Bypassing an eclectically retrograde collection of paintings in the degenerate cubomorphism style distributed wantonly on nickel-plated openwork stands interspersed with figurines of late ozone anomalistic nudes, the owner of “Salon-Exhibition The Easter Eggs" strolled over to a chrome-synthane leather armchair with kirza inserts, in the corner of the hall and slammed open the black square in the wall.
Inside the shallow niche behind the hinged square, she removed the ebony, dildo-shaped powder microphone of the Lorenz system from the mahogany box and flipped the call-speaker switch (two-in-one). Under the melodically elongated beeps, she sank into the gleaming seat.
The vermilion ovals of manicured nails kept playfully filliping the pearls in that rosary of a necklace about the level of her gallbladder concealed under the layers of her blouse and the black silk corset of Secretly Screwed Victoria.

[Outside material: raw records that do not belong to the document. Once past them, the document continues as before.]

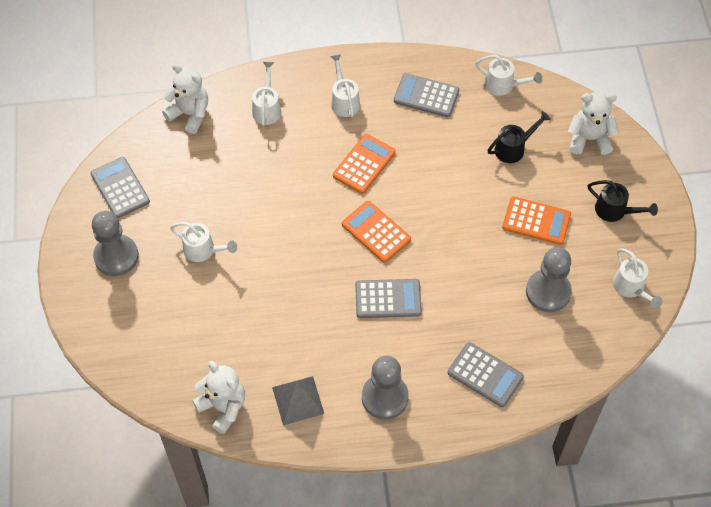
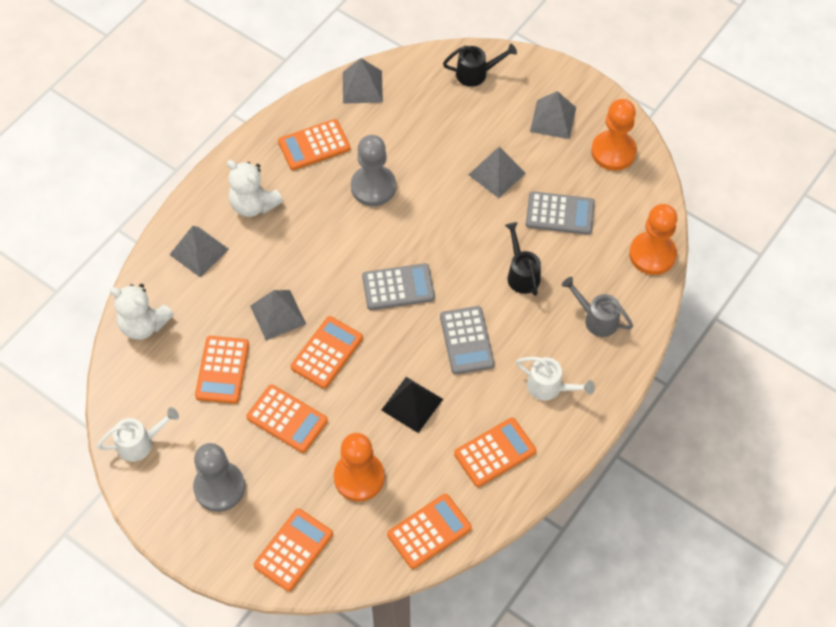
black pyramid: none = 0 -> [381,377,443,433] = 1
grey calculator: [91,157,150,218] [355,279,422,318] [394,73,459,117] [448,342,524,407] = 4 -> [362,263,435,310] [440,306,495,374] [526,191,595,235] = 3
grey pawn: [92,211,139,276] [362,356,409,420] [526,247,572,312] = 3 -> [193,443,245,512] [351,135,396,206] = 2
grey pyramid: [272,376,324,425] = 1 -> [169,226,229,278] [250,290,306,340] [343,58,383,104] [468,146,526,198] [530,91,576,139] = 5
grey watering can: none = 0 -> [562,277,633,337] = 1
orange calculator: [333,134,396,194] [342,201,411,263] [502,196,571,245] = 3 -> [195,336,249,404] [246,385,328,453] [254,508,333,591] [278,119,350,170] [291,316,363,389] [387,494,472,569] [454,418,536,487] = 7
orange pawn: none = 0 -> [334,433,385,502] [591,99,637,171] [629,204,678,275] = 3
white teddy bear: [162,63,208,134] [192,361,245,434] [568,92,619,155] = 3 -> [110,284,174,340] [227,160,283,217] = 2
white watering can: [170,222,237,262] [252,61,281,126] [330,54,360,117] [475,55,542,96] [613,248,662,308] = 5 -> [97,407,179,462] [516,357,595,401] = 2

"Yeah", sounded a male voice from inside the well-polished mahogany.
"Hi, Don… How's your priceless vigor and stuff?"
"What's up?"
"Wanna play Fish and Fisherman? Standin' up in the raft, thrusting you pole thru the mossy water weed at the river bed, eh?"
"Having nothing to busy yourself with?"
"O-okay, don't tick off at Ann-Granny. Better tell me, DonKEY, who's popped up in my dream right now?"
"Get to the point, Anna Serafimovna."
"Wow! Our Donkey has turned so businesslike! So seasoned and mature, and even dry behind his long ears…
Hark, bustler! A visitor I had, that same quickie customer who whipped two of your slobs in one go. One's turned a cross-eyed lobotomy victim, the other gives daily interviews to the head doctor at the funny farm about greenish men and how softly them those aliens enter the landing mode, thanks to Vaseline.
However, the verbal description matches not – freshly shaved and wearing The Triple Cologne."
"Then, maybe, it's not him?"
"Maybe not him, then, was looking for Maya".
"And you?"
"Presented him with the golden key to any hindrance in life".
"Now, it's you who's a bustler. Better leave him in the street. Check his connections."
"Don't you ever lecture me, mudak! Even Dented Denny, my old man, is most wary to teach me. Have you forgotten who in the can took Donkey under his wing? Who promoted that go-getter, you, to a business-doer? Who watered your rose with solicitous regularity, huh?! We kinda wives from the same harem, you and I, if you got it, asshole!"
"Whoa! Slow down, lady. I didn't mean nothing."